Question: 7. A string that is obtained by rearranging the letters of the word BOOGER is called awesome, if the string does not contain the substring OO. Thus, GEOROB is awesome, whereas GREOOB is not awesome. What is the number of awesome strings?
Answer: (6 * 5C2 * 3 * 2 * 1)
Attempt: What I did was calculate the number of ways the string contains the substring OO, which I found to be 5!, I treated OO as one letter. Then I subtracted it from the total number of possible substrings 6!.I'm not sure where I went wrong, would appreciate any help.
The answer is $240$, which (as the comments indicate) is actually the result the OP's book provides. Here are two ways to obtain that answer:
First, to apply the method the OP uses, we need only fix one minor error—there are not $6! = 720$ different permutations of BOOGER, but only $6!/2 = 360$. The reason is that the two O's are not distinguishable. If we permute BO$_1\!$O$_2\!$GER, there are $720$ different sequences, but in ordinary text, there is no difference between BO$_1\!$O$_2\!$GER and BO$_2\!$O$_1\!$GER, and in general, each permutation of BO$_1\!$O$_2\!$GER has an indistinguishable "twin". Therefore, the correct answer is $6!/2 - 5! = 360-120 = 240$.

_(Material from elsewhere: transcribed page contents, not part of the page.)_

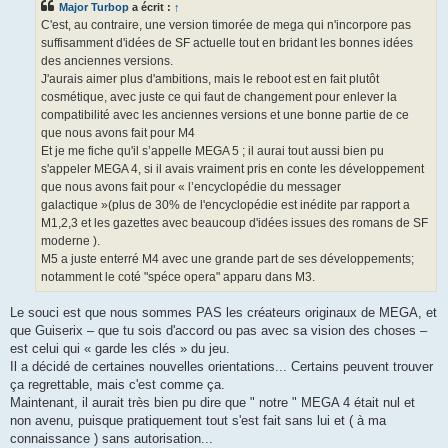
Major Turbop
a écrit :
↑
a
g
C'est, au contraire, une version timorée de mega qui n'incorpore pas
e
suffisamment d'idées de SF actuelle tout en bridant les bonnes idées
des anciennes versions.
J'aurais aimer plus d'ambitions, mais le reboot est en fait plutôt
cosmétique, avec juste ce qui faut de changement pour enlever la
compatibilité avec les anciennes versions et une bonne partie de ce
que nous avons fait pour M4
Et je me fiche qu'il s’appelle MEGA 5 ; il aurai tout aussi bien pu
s'appeler MEGA 4, si il avais vraiment pris en conte les développement
que nous avons fait pour « l’encyclopédie du messager
galactique »(plus de 30% de l'encyclopédie est inédite par rapport a
M1,2,3 et les gazettes avec beaucoup d'idées issues des romans de SF
moderne ).
M5 a juste enterré M4 avec une grande part de ses développements;
notamment le coté "spéce opera" apparu dans M3.
Le souci est que nous sommes PAS les créateurs originaux de MEGA, et
que Guiserix – que tu sois d'accord ou pas avec sa vision des choses –
est celui qui « garde les clés » du jeu.
Il a décidé de certaines nouvelles orientations... Certains peuvent trouver
ça regrettable, mais c'est comme ça.
Maintenant, il aurait très bien pu dire que " notre " MEGA 4 était nul et
non avenu, puisque pratiquement tout s'est fait sans lui et ( à ma
connaissance ) sans autorisation...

A second approach is to first decide where to put the two O's. There are ten possibilities: OXOXXX, OXXOXX, OXXXOX, OXXXXO, XOXOXX, XOXXOX, XOXXXO, XXOXOX, XXOXXO, and XXXOXO. The remaining four spots (marked by X's above) can be replaced by the four remaining letters B, G, E, and R in $4! = 24$ different ways. So the number of awesome permutations is $10 \times 24 = 240$.